The investment is typical for Dell, which has been profitable in the tough PC and enterprise computing markets where others have faltered. A year ago, Dell spent 1.5% of revenue on R&D.

By contrast, Hewlett-Packard spent 6% of revenue, or $983 million, on R&D during its third quarter ended July 31. Sun Microsystems spent 16% of revenue, or $437 million, during its first quarter, ended Sept. 30. And IBM's R&D spending was $1.2 billion, or 6.1% of revenue, for its third quarter ended Sept. 30.

Kevin Rollins, Dell's president and chief operating officer, says the company relies on "collaborative R&D," leveraging the research and engineering investments of its suppliers -- including Microsoft and Intel -- to reduce costs as more business-computing products become standardized. "There are myriad suppliers who have developed the components that go into our systems," Rollins says. "We think there's a lot of hoopla about big research budgets in companies."

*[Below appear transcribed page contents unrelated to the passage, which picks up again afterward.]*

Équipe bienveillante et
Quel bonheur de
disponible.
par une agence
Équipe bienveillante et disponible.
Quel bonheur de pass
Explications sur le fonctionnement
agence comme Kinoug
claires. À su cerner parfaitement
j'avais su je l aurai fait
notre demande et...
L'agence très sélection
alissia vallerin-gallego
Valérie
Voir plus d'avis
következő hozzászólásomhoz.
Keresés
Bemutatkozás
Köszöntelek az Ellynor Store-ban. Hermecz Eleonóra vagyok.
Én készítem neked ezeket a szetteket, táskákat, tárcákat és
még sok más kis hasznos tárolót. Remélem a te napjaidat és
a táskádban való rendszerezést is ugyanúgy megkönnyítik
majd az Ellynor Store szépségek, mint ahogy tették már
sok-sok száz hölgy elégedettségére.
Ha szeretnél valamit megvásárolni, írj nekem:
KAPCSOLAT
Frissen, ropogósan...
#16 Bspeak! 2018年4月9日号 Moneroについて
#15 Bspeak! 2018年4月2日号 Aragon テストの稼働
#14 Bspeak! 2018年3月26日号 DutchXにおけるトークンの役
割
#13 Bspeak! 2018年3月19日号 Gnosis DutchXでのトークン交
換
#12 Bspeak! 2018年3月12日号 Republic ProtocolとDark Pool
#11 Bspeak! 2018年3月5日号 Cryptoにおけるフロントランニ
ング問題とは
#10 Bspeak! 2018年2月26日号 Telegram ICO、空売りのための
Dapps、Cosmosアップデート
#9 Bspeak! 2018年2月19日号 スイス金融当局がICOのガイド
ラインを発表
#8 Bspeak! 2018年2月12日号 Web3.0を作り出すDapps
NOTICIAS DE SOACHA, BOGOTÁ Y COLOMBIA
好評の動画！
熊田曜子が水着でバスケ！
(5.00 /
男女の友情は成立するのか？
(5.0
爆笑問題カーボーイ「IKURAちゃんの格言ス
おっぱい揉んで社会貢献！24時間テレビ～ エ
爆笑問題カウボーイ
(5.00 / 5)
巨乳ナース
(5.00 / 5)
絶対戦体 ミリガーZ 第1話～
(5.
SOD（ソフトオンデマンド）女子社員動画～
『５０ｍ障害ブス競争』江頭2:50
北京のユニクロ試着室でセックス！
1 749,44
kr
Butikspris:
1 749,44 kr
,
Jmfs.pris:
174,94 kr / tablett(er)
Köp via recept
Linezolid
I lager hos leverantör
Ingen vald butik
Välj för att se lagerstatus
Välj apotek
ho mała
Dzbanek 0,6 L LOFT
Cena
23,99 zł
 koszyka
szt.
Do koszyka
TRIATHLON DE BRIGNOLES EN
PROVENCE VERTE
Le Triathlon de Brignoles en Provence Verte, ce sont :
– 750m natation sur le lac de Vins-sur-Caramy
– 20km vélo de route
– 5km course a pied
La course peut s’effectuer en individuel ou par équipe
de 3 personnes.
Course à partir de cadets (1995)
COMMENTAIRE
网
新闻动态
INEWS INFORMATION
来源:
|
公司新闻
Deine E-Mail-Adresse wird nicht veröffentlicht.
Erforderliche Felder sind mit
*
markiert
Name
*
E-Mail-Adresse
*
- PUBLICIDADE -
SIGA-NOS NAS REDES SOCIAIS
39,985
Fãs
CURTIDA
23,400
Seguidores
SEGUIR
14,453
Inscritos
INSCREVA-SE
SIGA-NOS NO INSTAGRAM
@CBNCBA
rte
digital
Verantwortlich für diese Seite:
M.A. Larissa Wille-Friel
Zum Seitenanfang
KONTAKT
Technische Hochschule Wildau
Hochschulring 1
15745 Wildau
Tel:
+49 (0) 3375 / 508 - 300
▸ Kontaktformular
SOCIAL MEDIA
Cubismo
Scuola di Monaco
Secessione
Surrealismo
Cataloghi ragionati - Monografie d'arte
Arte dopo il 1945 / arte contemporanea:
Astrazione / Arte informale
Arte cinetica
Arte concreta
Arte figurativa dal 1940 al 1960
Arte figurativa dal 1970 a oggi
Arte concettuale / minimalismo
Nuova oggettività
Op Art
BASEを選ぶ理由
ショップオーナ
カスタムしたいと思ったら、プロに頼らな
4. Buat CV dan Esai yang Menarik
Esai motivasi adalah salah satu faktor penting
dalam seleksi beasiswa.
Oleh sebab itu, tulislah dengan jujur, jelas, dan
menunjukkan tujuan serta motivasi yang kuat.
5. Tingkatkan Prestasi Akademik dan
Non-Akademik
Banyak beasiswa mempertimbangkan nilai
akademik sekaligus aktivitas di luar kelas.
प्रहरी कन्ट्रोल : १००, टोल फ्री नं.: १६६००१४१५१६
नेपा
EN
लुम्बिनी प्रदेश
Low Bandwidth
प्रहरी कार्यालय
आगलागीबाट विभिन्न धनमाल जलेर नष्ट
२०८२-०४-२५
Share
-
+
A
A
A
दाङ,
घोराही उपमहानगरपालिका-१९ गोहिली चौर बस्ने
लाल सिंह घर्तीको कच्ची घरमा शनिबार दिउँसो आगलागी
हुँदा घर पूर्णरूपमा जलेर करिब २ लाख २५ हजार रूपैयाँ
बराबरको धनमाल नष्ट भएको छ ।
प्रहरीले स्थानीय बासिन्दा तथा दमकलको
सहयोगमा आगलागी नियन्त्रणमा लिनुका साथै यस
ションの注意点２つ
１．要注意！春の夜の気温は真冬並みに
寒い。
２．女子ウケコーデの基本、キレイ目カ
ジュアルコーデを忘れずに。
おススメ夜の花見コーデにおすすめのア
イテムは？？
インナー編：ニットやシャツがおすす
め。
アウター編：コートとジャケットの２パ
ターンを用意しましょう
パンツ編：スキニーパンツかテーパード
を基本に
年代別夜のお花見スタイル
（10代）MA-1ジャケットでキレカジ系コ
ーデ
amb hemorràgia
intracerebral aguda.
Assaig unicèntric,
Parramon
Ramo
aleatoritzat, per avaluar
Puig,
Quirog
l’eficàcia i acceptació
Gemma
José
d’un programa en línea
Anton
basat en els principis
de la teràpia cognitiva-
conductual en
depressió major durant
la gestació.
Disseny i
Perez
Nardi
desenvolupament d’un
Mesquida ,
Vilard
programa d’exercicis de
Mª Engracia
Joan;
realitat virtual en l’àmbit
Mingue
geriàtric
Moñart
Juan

Dell is trying to pare $1 billion in costs this year from product design, manufacturing, and other areas, and slipstreaming innovation from other vendors into its products could help.

For example, Dell's network-attached storage products use a component operating system from Microsoft, while products in development could employ technology from Intel and others to offload work from the computers' CPUs to their host adapters.